The challenge is: Given a string of digits, count how many contiguous substrings represent a number that is a multiple of either \(4\) or \(5\). Note the following:

• The substring may start with a \(0\).
• Substrings that come from different positions are considered distinct even if they have the same value.
• If a substring is a multiple of both \(4\) and \(5\) (i.e. a multiple of \(20\)), it should be counted only once.

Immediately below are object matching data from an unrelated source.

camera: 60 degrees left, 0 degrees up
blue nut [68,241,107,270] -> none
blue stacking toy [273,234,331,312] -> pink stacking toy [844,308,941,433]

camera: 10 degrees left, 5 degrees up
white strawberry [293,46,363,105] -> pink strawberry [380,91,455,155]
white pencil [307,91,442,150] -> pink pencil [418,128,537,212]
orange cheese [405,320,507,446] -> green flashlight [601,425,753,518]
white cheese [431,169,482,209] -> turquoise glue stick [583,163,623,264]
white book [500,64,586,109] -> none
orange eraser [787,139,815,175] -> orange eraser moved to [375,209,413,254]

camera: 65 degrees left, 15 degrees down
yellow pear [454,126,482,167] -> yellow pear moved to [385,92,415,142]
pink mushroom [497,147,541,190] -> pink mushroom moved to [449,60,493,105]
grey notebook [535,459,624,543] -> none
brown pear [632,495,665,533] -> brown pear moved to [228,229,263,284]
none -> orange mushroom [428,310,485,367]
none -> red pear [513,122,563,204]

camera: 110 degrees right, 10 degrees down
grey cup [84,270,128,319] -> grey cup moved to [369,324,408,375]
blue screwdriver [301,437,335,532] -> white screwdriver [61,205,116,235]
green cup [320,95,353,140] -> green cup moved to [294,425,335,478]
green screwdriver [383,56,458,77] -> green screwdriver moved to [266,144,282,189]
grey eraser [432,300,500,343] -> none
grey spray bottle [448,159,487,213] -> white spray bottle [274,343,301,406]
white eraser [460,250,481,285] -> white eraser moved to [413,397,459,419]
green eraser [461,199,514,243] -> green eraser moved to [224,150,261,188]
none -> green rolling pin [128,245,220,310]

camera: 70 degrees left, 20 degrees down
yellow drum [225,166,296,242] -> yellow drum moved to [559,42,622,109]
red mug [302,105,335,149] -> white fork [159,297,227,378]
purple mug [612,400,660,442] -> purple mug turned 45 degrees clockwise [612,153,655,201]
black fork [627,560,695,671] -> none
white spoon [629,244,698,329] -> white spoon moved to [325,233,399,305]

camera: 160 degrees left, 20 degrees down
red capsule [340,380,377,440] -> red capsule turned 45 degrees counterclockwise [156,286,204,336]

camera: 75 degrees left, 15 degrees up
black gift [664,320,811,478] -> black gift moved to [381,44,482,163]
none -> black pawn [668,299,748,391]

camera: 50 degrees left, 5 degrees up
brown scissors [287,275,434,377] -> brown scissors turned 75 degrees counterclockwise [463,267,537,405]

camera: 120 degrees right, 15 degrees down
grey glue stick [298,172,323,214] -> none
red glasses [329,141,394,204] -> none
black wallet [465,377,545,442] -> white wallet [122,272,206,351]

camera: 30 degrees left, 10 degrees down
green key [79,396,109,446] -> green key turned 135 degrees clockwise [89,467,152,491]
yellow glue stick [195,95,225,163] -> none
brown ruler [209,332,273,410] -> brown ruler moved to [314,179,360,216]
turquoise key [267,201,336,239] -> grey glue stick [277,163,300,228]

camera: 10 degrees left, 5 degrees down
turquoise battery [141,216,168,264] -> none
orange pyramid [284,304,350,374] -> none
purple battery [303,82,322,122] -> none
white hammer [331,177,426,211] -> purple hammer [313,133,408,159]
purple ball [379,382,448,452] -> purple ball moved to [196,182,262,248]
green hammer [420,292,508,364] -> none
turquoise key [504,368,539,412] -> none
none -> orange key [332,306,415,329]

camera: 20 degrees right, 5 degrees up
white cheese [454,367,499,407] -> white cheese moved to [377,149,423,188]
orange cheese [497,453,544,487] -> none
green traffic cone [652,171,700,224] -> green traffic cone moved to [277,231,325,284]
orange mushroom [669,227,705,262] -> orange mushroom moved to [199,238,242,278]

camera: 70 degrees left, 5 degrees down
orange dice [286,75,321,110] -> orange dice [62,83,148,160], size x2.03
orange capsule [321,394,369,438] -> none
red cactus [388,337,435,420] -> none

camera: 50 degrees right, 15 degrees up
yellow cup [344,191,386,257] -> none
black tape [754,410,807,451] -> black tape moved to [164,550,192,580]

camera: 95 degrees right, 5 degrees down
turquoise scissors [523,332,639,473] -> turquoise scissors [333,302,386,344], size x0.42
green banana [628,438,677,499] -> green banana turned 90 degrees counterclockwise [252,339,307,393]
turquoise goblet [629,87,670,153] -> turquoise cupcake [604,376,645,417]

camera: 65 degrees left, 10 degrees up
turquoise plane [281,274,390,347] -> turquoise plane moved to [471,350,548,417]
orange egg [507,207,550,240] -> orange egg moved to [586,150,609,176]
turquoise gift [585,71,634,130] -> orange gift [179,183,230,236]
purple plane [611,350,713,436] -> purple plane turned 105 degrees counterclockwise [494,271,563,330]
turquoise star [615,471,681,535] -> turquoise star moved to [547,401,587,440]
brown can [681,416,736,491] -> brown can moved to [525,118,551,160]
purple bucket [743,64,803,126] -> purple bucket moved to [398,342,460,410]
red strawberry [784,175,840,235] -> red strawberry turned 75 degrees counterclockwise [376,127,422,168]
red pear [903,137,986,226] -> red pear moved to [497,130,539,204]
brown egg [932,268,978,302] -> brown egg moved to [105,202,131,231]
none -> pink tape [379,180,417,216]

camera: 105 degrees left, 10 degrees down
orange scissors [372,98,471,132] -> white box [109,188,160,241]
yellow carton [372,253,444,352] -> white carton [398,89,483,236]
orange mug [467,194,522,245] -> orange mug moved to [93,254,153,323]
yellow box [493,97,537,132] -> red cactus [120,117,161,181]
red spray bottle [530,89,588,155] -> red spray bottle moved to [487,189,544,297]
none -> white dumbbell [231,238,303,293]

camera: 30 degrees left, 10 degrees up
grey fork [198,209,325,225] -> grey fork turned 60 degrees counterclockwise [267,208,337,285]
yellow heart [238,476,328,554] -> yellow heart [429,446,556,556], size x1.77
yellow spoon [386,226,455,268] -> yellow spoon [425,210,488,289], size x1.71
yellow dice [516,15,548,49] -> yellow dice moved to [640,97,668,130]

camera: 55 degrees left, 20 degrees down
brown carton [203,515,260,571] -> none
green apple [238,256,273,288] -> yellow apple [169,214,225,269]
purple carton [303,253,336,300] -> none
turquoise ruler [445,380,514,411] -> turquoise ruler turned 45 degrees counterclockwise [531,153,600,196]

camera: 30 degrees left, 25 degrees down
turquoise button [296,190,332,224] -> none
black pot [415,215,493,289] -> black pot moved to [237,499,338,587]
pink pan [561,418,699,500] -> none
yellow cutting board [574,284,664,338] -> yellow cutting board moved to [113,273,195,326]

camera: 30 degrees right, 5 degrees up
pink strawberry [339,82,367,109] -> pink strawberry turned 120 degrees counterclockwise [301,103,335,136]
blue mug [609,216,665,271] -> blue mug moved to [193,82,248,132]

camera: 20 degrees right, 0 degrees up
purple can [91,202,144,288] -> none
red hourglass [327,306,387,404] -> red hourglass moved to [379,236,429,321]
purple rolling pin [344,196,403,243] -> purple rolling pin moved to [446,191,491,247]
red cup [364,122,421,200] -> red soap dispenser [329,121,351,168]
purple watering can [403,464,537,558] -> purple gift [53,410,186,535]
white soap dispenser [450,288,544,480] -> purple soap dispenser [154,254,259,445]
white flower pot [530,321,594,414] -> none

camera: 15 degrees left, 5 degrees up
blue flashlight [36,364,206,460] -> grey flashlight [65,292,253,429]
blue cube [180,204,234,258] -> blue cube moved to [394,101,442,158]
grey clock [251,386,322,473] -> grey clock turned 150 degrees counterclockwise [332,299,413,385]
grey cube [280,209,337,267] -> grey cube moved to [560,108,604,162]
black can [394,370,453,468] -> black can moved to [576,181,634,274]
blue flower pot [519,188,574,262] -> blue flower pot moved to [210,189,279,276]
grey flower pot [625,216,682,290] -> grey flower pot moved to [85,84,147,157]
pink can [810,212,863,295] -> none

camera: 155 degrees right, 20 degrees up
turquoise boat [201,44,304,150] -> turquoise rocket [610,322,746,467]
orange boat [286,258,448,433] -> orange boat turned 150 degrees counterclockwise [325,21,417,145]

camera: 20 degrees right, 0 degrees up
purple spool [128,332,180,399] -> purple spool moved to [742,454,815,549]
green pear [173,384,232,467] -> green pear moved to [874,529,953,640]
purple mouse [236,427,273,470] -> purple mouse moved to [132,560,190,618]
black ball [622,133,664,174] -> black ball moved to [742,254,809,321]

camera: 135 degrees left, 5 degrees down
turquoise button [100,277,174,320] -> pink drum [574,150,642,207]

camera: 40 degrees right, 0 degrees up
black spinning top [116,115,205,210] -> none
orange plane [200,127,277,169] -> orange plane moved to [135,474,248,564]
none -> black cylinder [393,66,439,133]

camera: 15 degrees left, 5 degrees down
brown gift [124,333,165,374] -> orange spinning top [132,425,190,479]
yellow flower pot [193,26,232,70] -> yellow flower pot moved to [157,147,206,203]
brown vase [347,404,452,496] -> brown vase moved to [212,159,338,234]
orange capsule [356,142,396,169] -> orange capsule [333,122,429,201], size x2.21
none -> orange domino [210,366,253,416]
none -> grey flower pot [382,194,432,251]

Hint: A number is divisible by \(4\) if its last two digits form a number divisible by \(4\) (or if it is a single digit, that digit is divisible by \(4\)). Similarly, a number is divisible by \(5\) if its last digit is \(0\) or \(5\). Use these properties to count the valid substrings efficiently.

inputFormat

The input consists of a single line containing a non-empty string of digits.

For example:

04320

outputFormat

Output a single integer representing the count of contiguous substrings that are divisible by \(4\) or \(5\) (each substring that satisfies the condition is counted only once even if it meets both criteria).

For example, for the input above the correct output is:

11

sample

04320

11